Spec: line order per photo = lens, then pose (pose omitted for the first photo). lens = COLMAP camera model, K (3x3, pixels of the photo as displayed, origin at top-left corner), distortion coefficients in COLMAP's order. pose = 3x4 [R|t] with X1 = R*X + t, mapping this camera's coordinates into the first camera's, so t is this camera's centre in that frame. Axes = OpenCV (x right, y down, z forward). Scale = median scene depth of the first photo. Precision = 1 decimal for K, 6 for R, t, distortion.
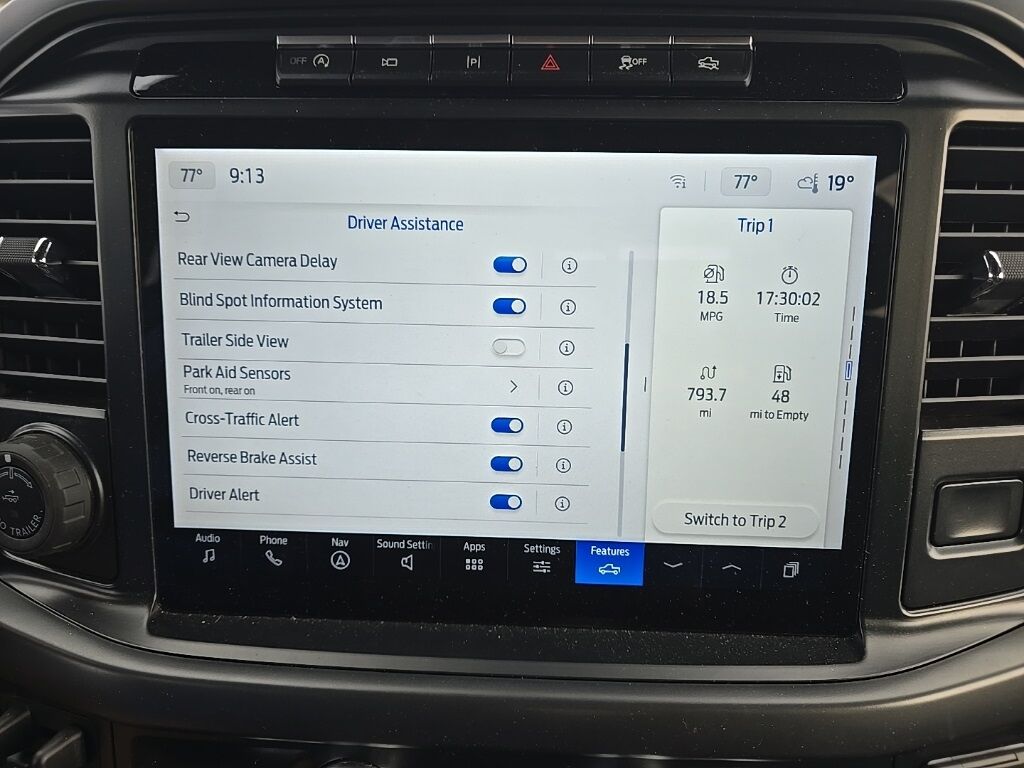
lens RADIAL K [[687.5, 0, 513.9], [0, 687.5, 414.3], [0, 0, 1]] dist [-0.002895, -0.002389]
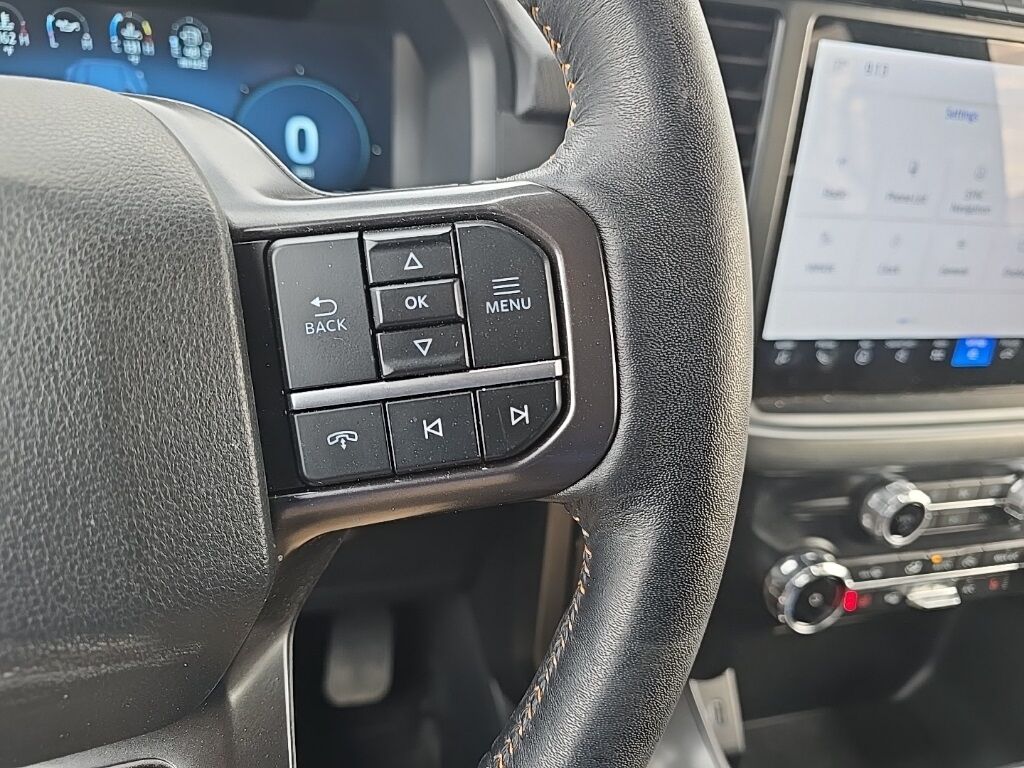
lens RADIAL K [[678.5, 0, 505.8], [0, 678.5, 399.5], [0, 0, 1]] dist [0.002488, -0.001273]
pose [[0.956164, -0.060020, 0.286616, -1.450192], [-0.001733, 0.977593, 0.210499, 0.000427], [-0.292827, -0.201768, 0.934635, -0.140341]]
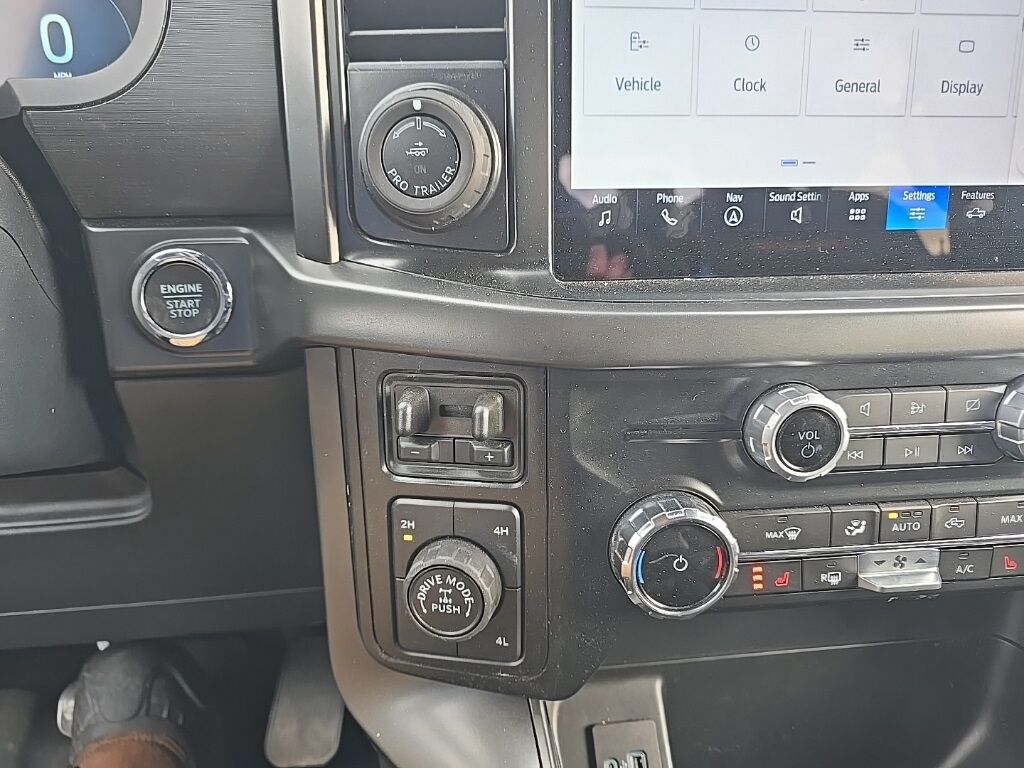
lens RADIAL K [[681.2, 0, 516.9], [0, 681.2, 414.8], [0, 0, 1]] dist [0.001337, -0.003256]
pose [[0.988233, -0.069508, 0.136248, -0.764573], [0.058147, 0.994626, 0.085663, 0.419282], [-0.141470, -0.076732, 0.986964, 0.021837]]
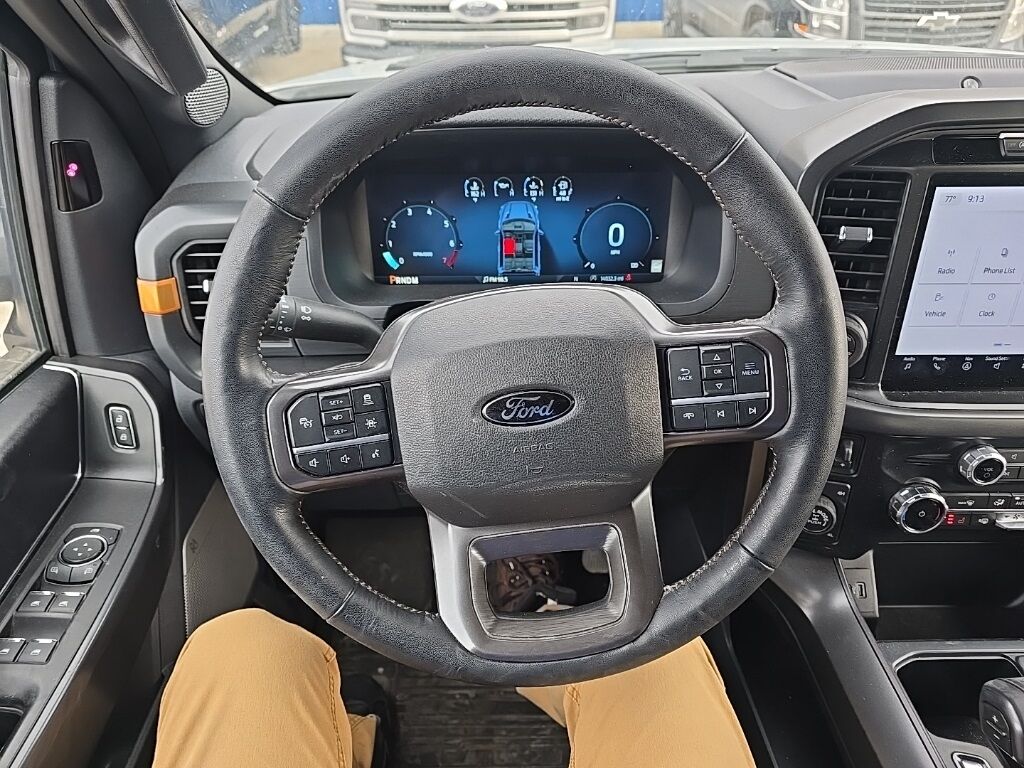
lens RADIAL K [[619.4, 0, 528.4], [0, 619.4, 385.5], [0, 0, 1]] dist [-0.002547, -0.001773]
pose [[0.999107, -0.036309, 0.021623, -1.837377], [0.029236, 0.963327, 0.266734, -0.331698], [-0.030515, -0.265863, 0.963528, -0.998574]]
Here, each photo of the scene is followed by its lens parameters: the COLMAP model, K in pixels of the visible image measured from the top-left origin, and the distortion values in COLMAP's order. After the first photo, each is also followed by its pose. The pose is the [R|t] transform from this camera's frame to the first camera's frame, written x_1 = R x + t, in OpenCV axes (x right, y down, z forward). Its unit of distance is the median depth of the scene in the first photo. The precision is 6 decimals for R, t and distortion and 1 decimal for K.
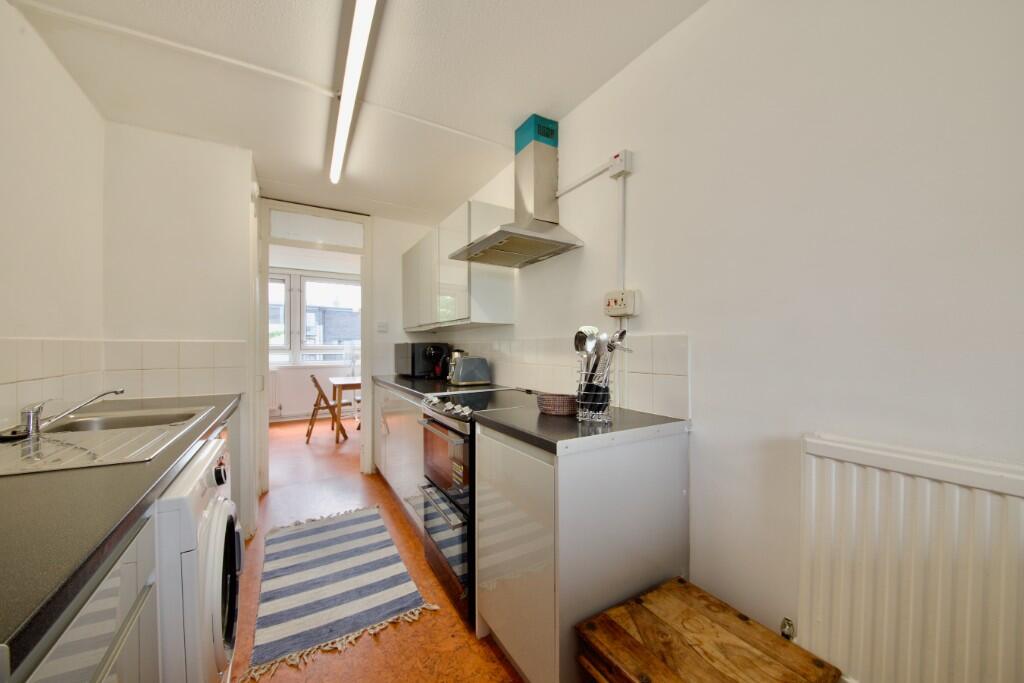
lens RADIAL K [[356.2, 0, 511.5], [0, 356.2, 345.7], [0, 0, 1]] dist [0.000818, -0.014012]
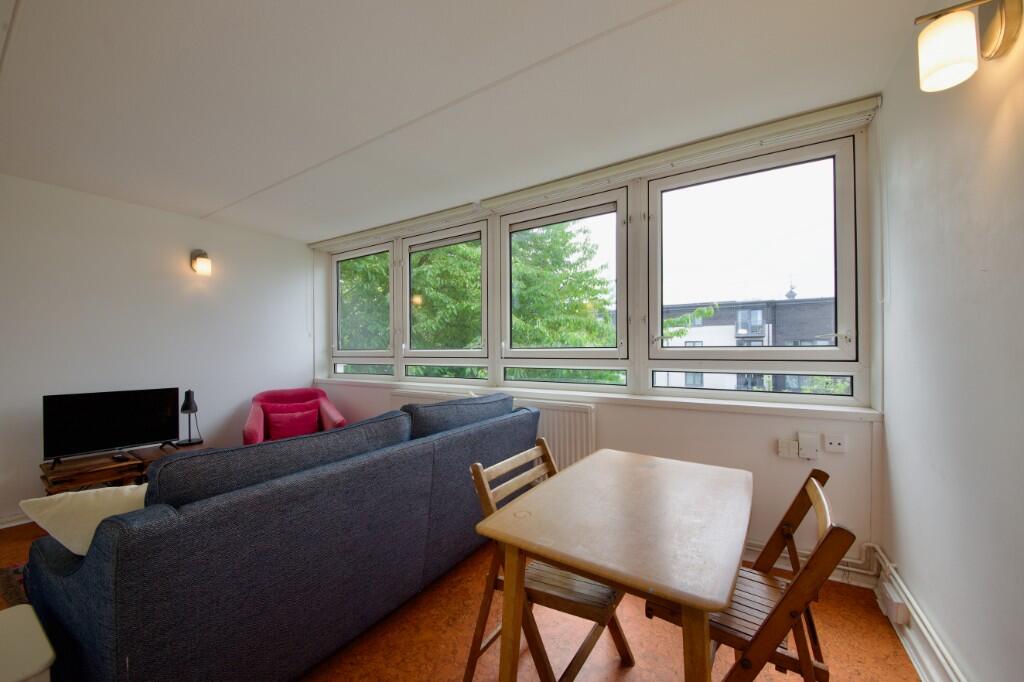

Directions: Restate all of the material word for word. Keep out every picture.

Completed task:
Spec: line order per photo = lens, then pose (pose omitted for the first photo). lens = COLMAP camera model, K (3x3, pixels of the photo as displayed, origin at top-left corner), distortion coefficients in COLMAP's order. pose = 3x4 [R|t] with X1 = R*X + t, mapping this camera's coordinates into the first camera's, so t is this camera's centre in that frame. Axes = OpenCV (x right, y down, z forward). Scale = median scene depth of the first photo. Precision = 1 decimal for K, 6 for R, t, distortion.
lens RADIAL K [[687.5, 0, 513.9], [0, 687.5, 414.3], [0, 0, 1]] dist [-0.002895, -0.002389]
lens RADIAL K [[678.5, 0, 505.8], [0, 678.5, 399.5], [0, 0, 1]] dist [0.002488, -0.001273]
pose [[0.956164, -0.060020, 0.286616, -1.450192], [-0.001733, 0.977593, 0.210499, 0.000427], [-0.292827, -0.201768, 0.934635, -0.140341]]
lens RADIAL K [[681.2, 0, 516.9], [0, 681.2, 414.8], [0, 0, 1]] dist [0.001337, -0.003256]
pose [[0.988233, -0.069508, 0.136248, -0.764573], [0.058147, 0.994626, 0.085663, 0.419282], [-0.141470, -0.076732, 0.986964, 0.021837]]
lens RADIAL K [[619.4, 0, 528.4], [0, 619.4, 385.5], [0, 0, 1]] dist [-0.002547, -0.001773]
pose [[0.999107, -0.036309, 0.021623, -1.837377], [0.029236, 0.963327, 0.266734, -0.331698], [-0.030515, -0.265863, 0.963528, -0.998574]]
Here, each photo of the scene is followed by its lens parameters: the COLMAP model, K in pixels of the visible image measured from the top-left origin, and the distortion values in COLMAP's order. After the first photo, each is also followed by its pose. The pose is the [R|t] transform from this camera's frame to the first camera's frame, written x_1 = R x + t, in OpenCV axes (x right, y down, z forward). Its unit of distance is the median depth of the scene in the first photo. The precision is 6 decimals for R, t and distortion and 1 decimal for K.
lens RADIAL K [[356.2, 0, 511.5], [0, 356.2, 345.7], [0, 0, 1]] dist [0.000818, -0.014012]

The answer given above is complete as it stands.